* Canadian dollar at C$1.3230 or 75.59 U.S. cents
* Bond prices mixed across the maturity curve
TORONTO, Sept 21 (Reuters) - The Canadian dollar was little
changed against the greenback on Monday, paring earlier gains as
disappointing domestic wholesale trade data and a stronger U.S.
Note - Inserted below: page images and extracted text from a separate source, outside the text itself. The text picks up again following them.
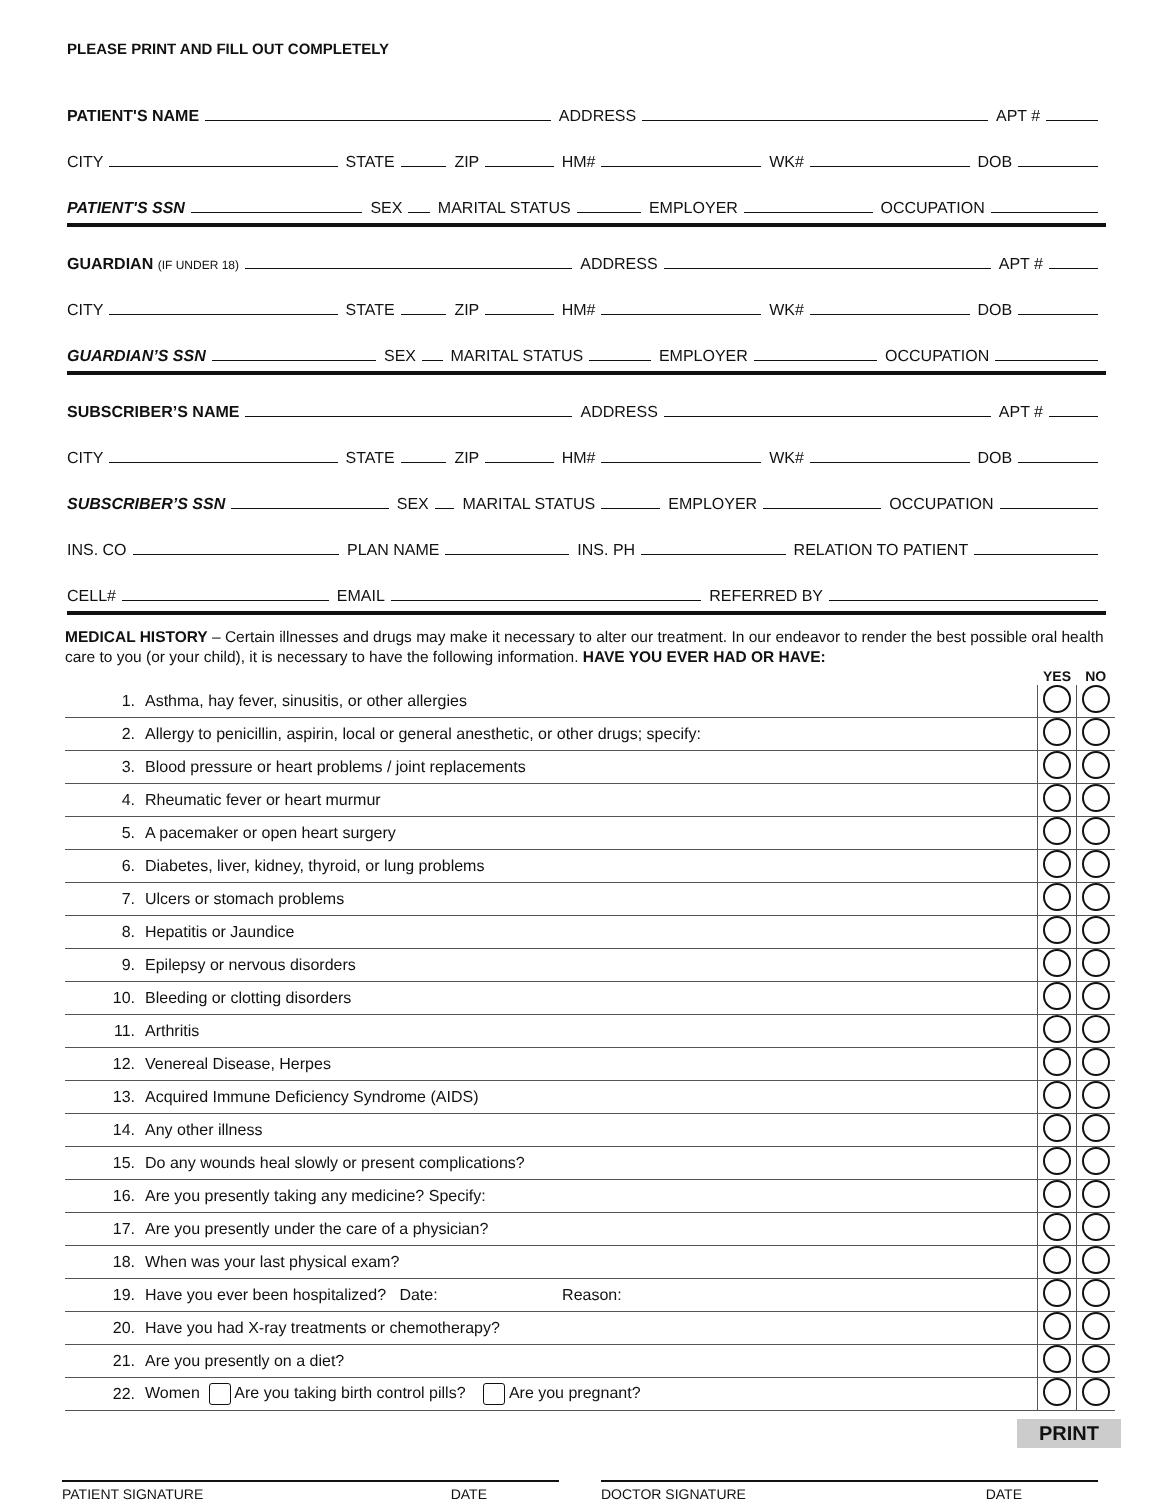PLEASE PRINT AND FILL OUT COMPLETELY
PATIENT'S NAME ADDRESS APT #
CITY STATE ZIP HM# WK# DOB
PATIENT'S SSN SEX MARITAL STATUS EMPLOYER OCCUPATION
GUARDIAN (IF UNDER 18) ADDRESS APT #
CITY STATE ZIP HM# WK# DOB
GUARDIAN’S SSN SEX MARITAL STATUS EMPLOYER OCCUPATION
SUBSCRIBER’S NAME ADDRESS APT #
CITY STATE ZIP HM# WK# DOB
SUBSCRIBER’S SSN SEX MARITAL STATUS EMPLOYER OCCUPATION
INS. CO PLAN NAME INS. PH RELATION TO PATIENT
CELL# EMAIL REFERRED BY
MEDICAL HISTORY – Certain illnesses and drugs may make it necessary to alter our treatment. In our endeavor to render the best possible oral health care to you (or your child), it is necessary to have the following information. HAVE YOU EVER HAD OR HAVE:
| | | YES | NO |
| --- | --- | --- | --- |
| 1. | Asthma, hay fever, sinusitis, or other allergies | | |
| 2. | Allergy to penicillin, aspirin, local or general anesthetic, or other drugs; specify: | | |
| 3. | Blood pressure or heart problems / joint replacements | | |
| 4. | Rheumatic fever or heart murmur | | |
| 5. | A pacemaker or open heart surgery | | |
| 6. | Diabetes, liver, kidney, thyroid, or lung problems | | |
| 7. | Ulcers or stomach problems | | |
| 8. | Hepatitis or Jaundice | | |
| 9. | Epilepsy or nervous disorders | | |
| 10. | Bleeding or clotting disorders | | |
| 11. | Arthritis | | |
| 12. | Venereal Disease, Herpes | | |
| 13. | Acquired Immune Deficiency Syndrome (AIDS) | | |
| 14. | Any other illness | | |
| 15. | Do any wounds heal slowly or present complications? | | |
| 16. | Are you presently taking any medicine? Specify: | | |
| 17. | Are you presently under the care of a physician? | | |
| 18. | When was your last physical exam? | | |
| 19. | Have you ever been hospitalized? Date: Reason: | | |
| 20. | Have you had X-ray treatments or chemotherapy? | | |
| 21. | Are you presently on a diet? | | |
| 22. | Women Are you taking birth control pills? Are you pregnant? | | |
PRINT
PATIENT SIGNATURE DATE DOCTOR SIGNATURE DATE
dollar were offset by stronger crude prices, which tend to
benefit the commodities-linked currency.
The value of Canadian wholesale trade was unchanged in July
as gains in sectors including machinery and motor vehicles were
offset by declines in the food industry. Economists had forecast
a gain of 0.7 percent. In volume terms, wholesale sales were
down 0.4 percent in July.
The U.S. dollar also rebounded from last week's post-Federal
Reserve lows as investors digested how the Federal Reserve's
decision last week to keep interest rates steady might impact
other key central banks around the world.
* At 9:39 a.m. EDT (1339 GMT), the Canadian dollar CAD=D4
was trading at C$1.3230 to the greenback, or 75.59 U.S. cents,
steady from the Bank of Canada's official close of C$1.3217, or
75.66 U.S. cents.
* The loonie, which was stronger against all of its key
currency counterparts, traded between C$1.3176 and C$1.3236.
* Bank of Canada governor Stephen Poloz will be speaking
this afternoon at 2:30 p.m. EDT.
* Canadian retail sales for July will be the only other
domestic data this week.
* Data showing U.S. drilling had slowed helped give the
price of crude oil, a key Canadian export, a lift. U.S. CLc1
prices were up 2.24 percent to $45.68, while Brent crude LCOc1
added 1.54 percent to $48.2. O/R
* Canadian government bond prices were mixed across the
maturity curve, with the longer term bond prices falling. The
two-year CA2YT=RR price down 4 Canadian cents to yield 0.483
percent and the benchmark 10-year CA10YT=RR falling 36
Canadian cents to yield 1.501 percent.
* The Canada-U.S. two-year bond spread was -22.3 basis
points, while the 10-year spread was -67.9 basis points.